Wharton’s first novel, Icefields, recalled the work of Michael Ondaatje, but here it is Jorge Luis Borges who stands as the most obvious influence.

Wharton’s prose style is lavish but measured and clean. He manages to craft dense but quick-moving and lovely prose, and his sentences can be self-reflective without seeming narcissistic. One story begins:

Not merely a dense work of prose but one that has collapsed in on itself, no longer a novel but an abyss, into which you pour your patience, your powers of concentration, your time, and your willingness to be carried away by a great story well told. The novel swallows all that down without thanks and demands more. You grow exhausted as you continue, but there is no lessening of the novel’s inescapable attraction, its ability to absorb all your formidable reading energies. Your eyes become dry and sore, the muscles in your back scream for relief, your whole body slumps and sags forward, threatening to topple right over into the pages.
(69)

This is a wonderful passage and a great example of the deftness of Wharton’s prose. Here Wharton uses the word “you” to at once address the reader as a narrator and to place the reader into a second-person narrative in which the character of the reader is engaging in the act of reading—the same act the reader is engaged with in the physical world.

Wharton is not content merely to draw out this conceptual trick, but going forward begins to describe the experience of reading in threatening terms—the novel is at once charismatic and monstrous, exhibiting a certain attractive vampirism.

The threat that the reader will “topple right over into the pages” has a clever double-edge, as the reader figure might collapse onto the book in exhaustion or perhaps fall inside the book itself, consumed in this manner to become a character in the book—precisely the effect Wharton’s book has had on the real-life reader, who has been reconceptualized through this second-person narrative as a character in Wharton’s book.

While many authors overuse the second-person in this manner, few succeed; Wharton’s success ranks close to perhaps the best use of the second-person in recent fiction, that of Mohsin Hamid’s How to Get Filthy Rich in Rising Asia.

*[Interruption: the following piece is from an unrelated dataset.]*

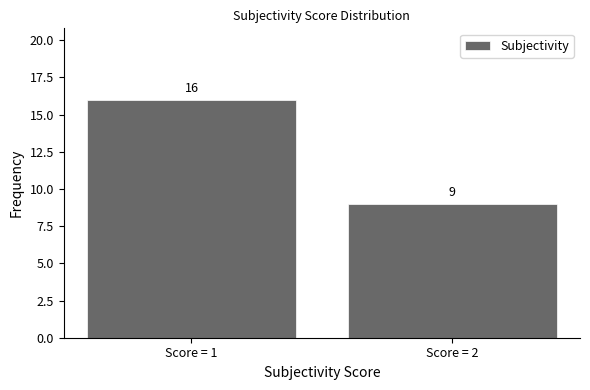

What is the sum of the values at Score = 1 and Score = 2?

25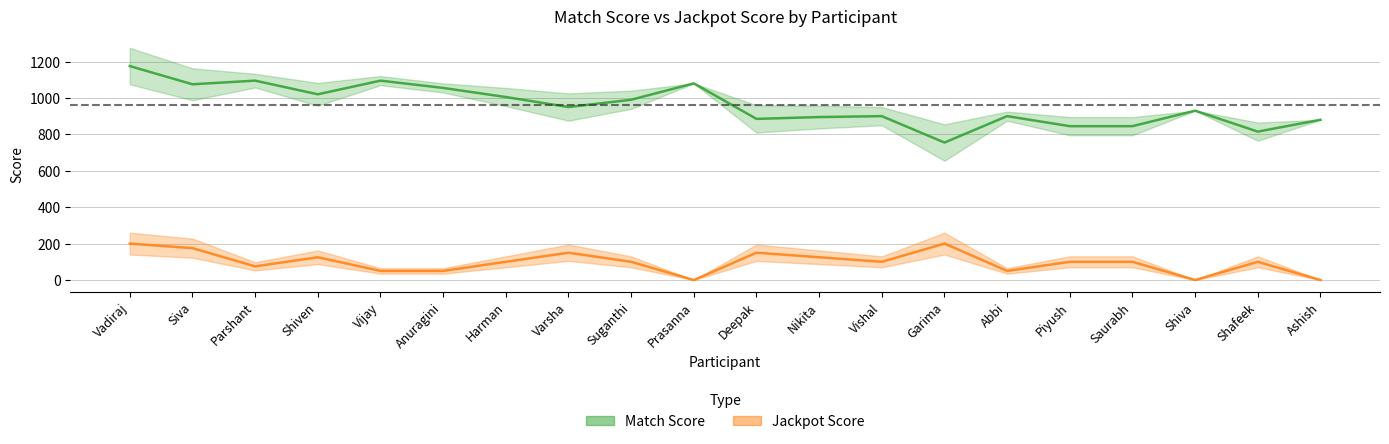

What is the lowest value of the Match Score series?

755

Another great example of Wharton’s cleverness is the essay on the literature of Atlantis, which has as its conceit the idea that Atlantis indeed did exist and continues existing to this day. The essay is written in part as a parody of postcolonial literature surveys, and in it the indigenous literature of Atlantis is considered as a response to outsider view of the island, as represented in foreign literature.

The first Atlantean winner of the Nobel Prize for Literature, e’Aea [… in the novel Time’s Shoals] envisions an alternate-history Atlantis that sank beneath the sea two millennia ago, during the classical age in Greece, and that has adapted to underwater life and carried on its existence, oblivious to and concealed from European civilization and its later manifestations on the American continent. e’Aea even goes so far in this conceit as to invent and include two entire “lost” philosophical works by Plato, Timaeus and Critias, in which Atlantis and its destruction are described.
(47)

The joke, of course, is that Wharton has reversed the situation, since Plato’s Timaeus and Critias both survive. The “conceit” of Wharton’s own piece is here revealed in reverse, resulting in a fresh, imaginative story told in a creative, engaging fashion.

The Logogryphis also a wonderfully designed book, easily the most attractive publication by Gaspereau, a press known for its attractive, well-designed books. Beautifully fashioned, both in terms of its physical and its imaginative properties, The Logogryph is an outstanding book by one of Canada’s brightest and most inventive writers.